第1回の会で白秋が言う〈美のための美は、本物をも超えうる〉といった言葉や、美と政治の関係を彼らが全力で考えたこの頃、日本も一つの青春期を終え、この先、大逆事件などが起き暗雲が垂れ込めはじめる。
「もしかすると美のための美を素朴に追求できたギリギリの時代。だからこその青春の爆発や先駆性に、私は惹かれたのでした。私自身は耽美的なるものに抗い難い吸引力や儚さ、危うさのようなものを感じています。
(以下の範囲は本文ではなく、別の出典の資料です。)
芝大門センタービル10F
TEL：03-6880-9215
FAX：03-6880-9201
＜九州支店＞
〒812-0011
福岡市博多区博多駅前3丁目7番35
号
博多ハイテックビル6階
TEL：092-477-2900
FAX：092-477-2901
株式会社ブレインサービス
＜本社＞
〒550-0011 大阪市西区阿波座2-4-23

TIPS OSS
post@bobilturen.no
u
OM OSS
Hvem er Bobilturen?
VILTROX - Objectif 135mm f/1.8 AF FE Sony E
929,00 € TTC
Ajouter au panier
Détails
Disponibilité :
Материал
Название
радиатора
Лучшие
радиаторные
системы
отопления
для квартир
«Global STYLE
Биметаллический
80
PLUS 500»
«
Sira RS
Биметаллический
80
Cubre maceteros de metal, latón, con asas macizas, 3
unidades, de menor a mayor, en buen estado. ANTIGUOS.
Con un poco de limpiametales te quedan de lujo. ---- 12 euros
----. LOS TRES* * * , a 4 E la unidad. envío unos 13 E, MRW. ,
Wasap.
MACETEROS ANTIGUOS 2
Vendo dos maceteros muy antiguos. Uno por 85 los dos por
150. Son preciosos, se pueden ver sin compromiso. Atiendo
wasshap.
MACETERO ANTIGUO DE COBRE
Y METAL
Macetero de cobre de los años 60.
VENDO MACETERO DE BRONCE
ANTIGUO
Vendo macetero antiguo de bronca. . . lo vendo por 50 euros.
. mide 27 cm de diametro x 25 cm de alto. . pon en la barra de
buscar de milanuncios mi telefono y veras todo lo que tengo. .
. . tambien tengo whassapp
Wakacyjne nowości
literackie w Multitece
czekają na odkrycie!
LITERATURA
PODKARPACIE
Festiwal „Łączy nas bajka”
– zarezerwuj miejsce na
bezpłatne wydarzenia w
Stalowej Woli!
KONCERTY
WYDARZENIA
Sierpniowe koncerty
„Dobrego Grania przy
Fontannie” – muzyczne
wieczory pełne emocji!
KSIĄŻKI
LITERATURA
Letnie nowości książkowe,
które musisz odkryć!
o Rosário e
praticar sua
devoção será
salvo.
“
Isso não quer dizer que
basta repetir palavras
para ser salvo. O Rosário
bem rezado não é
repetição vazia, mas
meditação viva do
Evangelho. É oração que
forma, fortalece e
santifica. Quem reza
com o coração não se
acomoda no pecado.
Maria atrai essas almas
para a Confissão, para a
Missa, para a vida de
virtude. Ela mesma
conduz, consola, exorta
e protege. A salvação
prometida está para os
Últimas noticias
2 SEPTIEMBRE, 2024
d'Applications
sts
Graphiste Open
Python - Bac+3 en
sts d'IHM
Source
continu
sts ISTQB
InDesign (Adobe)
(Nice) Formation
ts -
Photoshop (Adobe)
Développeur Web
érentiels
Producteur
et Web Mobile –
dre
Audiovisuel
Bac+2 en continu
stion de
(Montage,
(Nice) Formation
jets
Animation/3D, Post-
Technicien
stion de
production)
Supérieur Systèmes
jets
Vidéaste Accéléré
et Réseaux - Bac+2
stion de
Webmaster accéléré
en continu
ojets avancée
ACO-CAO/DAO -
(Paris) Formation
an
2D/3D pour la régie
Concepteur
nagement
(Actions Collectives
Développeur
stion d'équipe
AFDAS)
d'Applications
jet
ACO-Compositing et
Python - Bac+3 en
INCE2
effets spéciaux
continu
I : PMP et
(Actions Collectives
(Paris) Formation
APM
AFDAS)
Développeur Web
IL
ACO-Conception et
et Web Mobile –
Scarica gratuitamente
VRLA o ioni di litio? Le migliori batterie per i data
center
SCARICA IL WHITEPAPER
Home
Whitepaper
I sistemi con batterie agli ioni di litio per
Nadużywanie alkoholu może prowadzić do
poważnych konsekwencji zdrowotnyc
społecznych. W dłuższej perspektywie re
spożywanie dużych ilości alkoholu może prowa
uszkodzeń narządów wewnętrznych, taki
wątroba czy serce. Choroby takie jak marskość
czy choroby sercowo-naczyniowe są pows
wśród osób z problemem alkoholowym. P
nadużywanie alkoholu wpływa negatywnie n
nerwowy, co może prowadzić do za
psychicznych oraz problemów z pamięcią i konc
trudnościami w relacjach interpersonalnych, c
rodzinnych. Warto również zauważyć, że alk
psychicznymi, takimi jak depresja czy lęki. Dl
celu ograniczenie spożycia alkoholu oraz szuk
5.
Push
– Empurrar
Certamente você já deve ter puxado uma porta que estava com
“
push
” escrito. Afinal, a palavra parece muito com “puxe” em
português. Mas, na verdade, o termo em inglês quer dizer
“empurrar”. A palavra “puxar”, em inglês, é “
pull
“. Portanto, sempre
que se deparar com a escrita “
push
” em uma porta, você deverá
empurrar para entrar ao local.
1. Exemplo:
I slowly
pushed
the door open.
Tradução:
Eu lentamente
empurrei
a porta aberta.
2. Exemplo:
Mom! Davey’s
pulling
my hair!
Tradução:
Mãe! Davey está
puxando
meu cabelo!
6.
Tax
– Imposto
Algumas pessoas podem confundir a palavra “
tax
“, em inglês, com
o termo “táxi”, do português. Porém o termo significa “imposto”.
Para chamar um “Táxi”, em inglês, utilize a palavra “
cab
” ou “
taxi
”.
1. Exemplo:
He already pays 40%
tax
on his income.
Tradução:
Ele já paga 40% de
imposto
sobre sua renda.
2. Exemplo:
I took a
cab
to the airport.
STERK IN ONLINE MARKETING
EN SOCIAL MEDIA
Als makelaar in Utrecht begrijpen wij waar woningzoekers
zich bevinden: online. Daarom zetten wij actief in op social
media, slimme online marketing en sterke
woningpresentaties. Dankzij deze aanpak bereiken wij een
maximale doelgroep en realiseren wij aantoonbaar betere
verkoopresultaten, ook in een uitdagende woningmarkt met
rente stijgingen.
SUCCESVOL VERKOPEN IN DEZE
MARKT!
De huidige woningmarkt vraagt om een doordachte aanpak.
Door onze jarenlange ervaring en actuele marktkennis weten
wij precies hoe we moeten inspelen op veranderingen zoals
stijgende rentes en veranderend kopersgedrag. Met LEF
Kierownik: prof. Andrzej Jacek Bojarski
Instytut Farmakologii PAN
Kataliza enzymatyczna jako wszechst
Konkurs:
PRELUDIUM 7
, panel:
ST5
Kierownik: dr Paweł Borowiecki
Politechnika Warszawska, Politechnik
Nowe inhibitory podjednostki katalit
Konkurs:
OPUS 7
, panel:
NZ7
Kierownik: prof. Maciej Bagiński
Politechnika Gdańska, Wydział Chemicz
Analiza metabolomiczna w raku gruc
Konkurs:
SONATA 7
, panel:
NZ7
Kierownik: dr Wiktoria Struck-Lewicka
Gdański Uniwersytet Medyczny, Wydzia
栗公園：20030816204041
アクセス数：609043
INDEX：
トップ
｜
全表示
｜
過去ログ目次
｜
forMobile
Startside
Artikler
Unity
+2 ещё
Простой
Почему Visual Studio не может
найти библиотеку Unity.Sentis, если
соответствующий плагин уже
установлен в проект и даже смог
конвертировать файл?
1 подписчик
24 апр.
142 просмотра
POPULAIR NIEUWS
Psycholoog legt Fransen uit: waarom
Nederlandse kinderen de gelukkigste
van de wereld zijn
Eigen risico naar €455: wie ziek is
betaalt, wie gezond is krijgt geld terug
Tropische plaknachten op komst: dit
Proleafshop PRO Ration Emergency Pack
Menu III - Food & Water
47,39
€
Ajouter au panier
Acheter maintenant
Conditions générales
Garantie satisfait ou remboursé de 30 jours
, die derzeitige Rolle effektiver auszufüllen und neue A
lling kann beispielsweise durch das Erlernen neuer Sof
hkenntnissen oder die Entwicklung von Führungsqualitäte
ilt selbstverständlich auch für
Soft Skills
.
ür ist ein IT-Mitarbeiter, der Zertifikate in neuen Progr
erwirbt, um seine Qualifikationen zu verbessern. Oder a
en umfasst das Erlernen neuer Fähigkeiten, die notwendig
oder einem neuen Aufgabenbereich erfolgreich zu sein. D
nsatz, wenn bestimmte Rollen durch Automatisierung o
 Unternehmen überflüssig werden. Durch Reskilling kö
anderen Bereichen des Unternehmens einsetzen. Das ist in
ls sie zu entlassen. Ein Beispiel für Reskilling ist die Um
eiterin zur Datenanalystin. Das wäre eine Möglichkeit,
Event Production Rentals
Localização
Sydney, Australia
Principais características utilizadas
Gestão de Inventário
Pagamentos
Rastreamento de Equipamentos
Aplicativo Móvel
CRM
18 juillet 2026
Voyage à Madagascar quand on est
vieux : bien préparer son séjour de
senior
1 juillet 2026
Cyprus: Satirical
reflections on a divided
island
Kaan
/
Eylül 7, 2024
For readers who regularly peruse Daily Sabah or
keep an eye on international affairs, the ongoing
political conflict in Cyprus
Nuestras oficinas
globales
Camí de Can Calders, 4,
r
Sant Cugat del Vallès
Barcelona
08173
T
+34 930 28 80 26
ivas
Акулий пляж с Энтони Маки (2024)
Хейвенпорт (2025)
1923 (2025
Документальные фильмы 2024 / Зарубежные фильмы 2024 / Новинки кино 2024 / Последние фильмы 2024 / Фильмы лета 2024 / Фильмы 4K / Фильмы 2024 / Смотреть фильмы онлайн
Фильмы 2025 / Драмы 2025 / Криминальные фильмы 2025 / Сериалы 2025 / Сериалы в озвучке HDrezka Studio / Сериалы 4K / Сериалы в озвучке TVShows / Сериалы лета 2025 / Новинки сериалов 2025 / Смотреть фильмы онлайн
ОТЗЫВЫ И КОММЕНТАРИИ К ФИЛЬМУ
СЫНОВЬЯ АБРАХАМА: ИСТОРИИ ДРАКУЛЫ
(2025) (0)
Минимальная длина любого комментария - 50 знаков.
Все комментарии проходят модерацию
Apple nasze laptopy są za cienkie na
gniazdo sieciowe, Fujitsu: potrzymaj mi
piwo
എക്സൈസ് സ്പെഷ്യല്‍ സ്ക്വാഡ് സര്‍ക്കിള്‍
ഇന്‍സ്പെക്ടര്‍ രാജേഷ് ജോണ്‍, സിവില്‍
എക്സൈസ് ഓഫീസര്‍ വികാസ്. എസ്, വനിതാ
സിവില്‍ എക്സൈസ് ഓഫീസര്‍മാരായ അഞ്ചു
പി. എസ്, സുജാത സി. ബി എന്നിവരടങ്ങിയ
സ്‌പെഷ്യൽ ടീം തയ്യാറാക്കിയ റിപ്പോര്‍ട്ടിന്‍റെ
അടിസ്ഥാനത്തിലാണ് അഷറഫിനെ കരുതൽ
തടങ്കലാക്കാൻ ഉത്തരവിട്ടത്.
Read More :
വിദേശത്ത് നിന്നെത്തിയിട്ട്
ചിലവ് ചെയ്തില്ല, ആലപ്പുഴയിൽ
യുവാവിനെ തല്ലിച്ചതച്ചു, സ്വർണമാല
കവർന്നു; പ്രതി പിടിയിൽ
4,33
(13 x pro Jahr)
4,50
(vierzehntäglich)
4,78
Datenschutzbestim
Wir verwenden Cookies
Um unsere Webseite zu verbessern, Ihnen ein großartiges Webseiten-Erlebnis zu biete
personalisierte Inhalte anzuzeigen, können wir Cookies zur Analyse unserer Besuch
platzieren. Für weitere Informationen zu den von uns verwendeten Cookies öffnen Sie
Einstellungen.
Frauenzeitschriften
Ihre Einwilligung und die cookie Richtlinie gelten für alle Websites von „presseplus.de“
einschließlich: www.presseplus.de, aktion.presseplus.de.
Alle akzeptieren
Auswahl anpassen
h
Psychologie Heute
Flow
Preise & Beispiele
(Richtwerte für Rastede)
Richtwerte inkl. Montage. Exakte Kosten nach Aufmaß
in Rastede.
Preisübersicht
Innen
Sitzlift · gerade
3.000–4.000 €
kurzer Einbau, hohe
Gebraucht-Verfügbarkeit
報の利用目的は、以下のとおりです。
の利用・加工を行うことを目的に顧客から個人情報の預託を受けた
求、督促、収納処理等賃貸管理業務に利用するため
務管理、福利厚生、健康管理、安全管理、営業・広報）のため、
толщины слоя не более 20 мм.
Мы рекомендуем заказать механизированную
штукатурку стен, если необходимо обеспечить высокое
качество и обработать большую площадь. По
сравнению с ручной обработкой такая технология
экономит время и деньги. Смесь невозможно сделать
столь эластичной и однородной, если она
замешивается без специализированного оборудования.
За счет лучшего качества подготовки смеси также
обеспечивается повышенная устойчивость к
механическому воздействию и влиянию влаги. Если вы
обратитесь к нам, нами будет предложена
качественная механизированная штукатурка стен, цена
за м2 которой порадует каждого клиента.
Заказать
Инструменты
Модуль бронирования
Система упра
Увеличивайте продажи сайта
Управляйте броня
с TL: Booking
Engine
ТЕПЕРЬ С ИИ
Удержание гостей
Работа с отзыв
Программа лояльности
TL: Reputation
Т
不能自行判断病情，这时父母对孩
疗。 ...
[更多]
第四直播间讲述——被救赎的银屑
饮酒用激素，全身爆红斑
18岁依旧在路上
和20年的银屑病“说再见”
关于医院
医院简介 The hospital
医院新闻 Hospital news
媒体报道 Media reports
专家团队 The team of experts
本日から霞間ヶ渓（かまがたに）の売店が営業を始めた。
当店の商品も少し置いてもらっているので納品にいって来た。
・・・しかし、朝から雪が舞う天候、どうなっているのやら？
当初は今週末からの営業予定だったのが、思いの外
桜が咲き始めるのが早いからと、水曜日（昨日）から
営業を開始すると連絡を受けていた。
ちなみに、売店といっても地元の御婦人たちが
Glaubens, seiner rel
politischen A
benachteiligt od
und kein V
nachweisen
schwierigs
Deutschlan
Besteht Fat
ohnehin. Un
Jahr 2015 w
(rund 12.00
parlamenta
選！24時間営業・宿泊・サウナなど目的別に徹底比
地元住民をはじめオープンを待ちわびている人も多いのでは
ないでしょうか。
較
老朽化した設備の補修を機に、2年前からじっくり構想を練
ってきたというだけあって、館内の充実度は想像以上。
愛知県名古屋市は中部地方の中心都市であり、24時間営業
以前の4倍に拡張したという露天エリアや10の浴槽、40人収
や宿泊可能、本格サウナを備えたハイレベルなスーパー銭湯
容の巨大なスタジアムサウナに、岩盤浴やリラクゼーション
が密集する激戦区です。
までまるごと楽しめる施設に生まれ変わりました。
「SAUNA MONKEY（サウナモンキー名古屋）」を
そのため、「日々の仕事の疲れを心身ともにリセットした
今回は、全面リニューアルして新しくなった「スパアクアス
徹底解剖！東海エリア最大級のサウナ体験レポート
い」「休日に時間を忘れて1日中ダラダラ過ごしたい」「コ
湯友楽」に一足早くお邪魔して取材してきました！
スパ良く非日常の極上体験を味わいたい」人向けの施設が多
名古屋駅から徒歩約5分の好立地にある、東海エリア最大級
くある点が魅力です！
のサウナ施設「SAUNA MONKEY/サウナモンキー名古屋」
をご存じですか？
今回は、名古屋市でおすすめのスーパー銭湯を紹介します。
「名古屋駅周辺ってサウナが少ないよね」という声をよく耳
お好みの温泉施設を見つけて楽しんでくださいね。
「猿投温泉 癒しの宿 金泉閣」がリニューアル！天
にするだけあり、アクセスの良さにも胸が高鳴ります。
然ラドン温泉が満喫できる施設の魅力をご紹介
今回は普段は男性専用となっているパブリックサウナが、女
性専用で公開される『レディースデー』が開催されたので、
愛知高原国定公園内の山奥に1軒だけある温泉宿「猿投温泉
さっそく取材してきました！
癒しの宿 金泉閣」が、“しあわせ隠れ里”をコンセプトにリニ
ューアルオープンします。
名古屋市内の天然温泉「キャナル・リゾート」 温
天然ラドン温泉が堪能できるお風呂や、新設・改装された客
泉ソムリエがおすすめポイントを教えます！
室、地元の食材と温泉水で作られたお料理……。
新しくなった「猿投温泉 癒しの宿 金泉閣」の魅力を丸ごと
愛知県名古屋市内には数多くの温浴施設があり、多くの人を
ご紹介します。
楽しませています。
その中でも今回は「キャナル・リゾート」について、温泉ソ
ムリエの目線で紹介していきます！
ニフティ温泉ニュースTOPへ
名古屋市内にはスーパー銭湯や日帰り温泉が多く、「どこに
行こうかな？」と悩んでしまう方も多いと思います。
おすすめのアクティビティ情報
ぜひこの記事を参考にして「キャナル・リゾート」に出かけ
本書の美にまつわる記述は全て、私の本音です」
元々が自分たちの「好き」から始まった物語だけに、「謎解きやこの会のことを読者が面白く読んでくれるのが一番」と宮内氏は言う。それでは終わらない魅力や示唆に本書が多々富むことは、もちろん言うまでもない。
【プロフィール】
宮内悠介(みやうち・ゆうすけ)/1979年東京生まれ。早稲田大学第一文学部卒。2012年の単行本デビュー作『盤上の夜』で日本SF大賞を受賞。2013年に(池田晶子記念)わたくし、つまりNobody賞、『ヨハネスブルグの天使たち』で日本SF大賞特別賞、2017年『彼女がエスパーだったころ』で吉川英治文学新人賞、『カブールの園』で三島由紀夫賞、2018年『あとは野となれ大和撫子』で星雲賞、2020年『遠い他国でひょんと死ぬるや』で芸術選奨新人賞。172.5cm、68kg、O型。著書多数。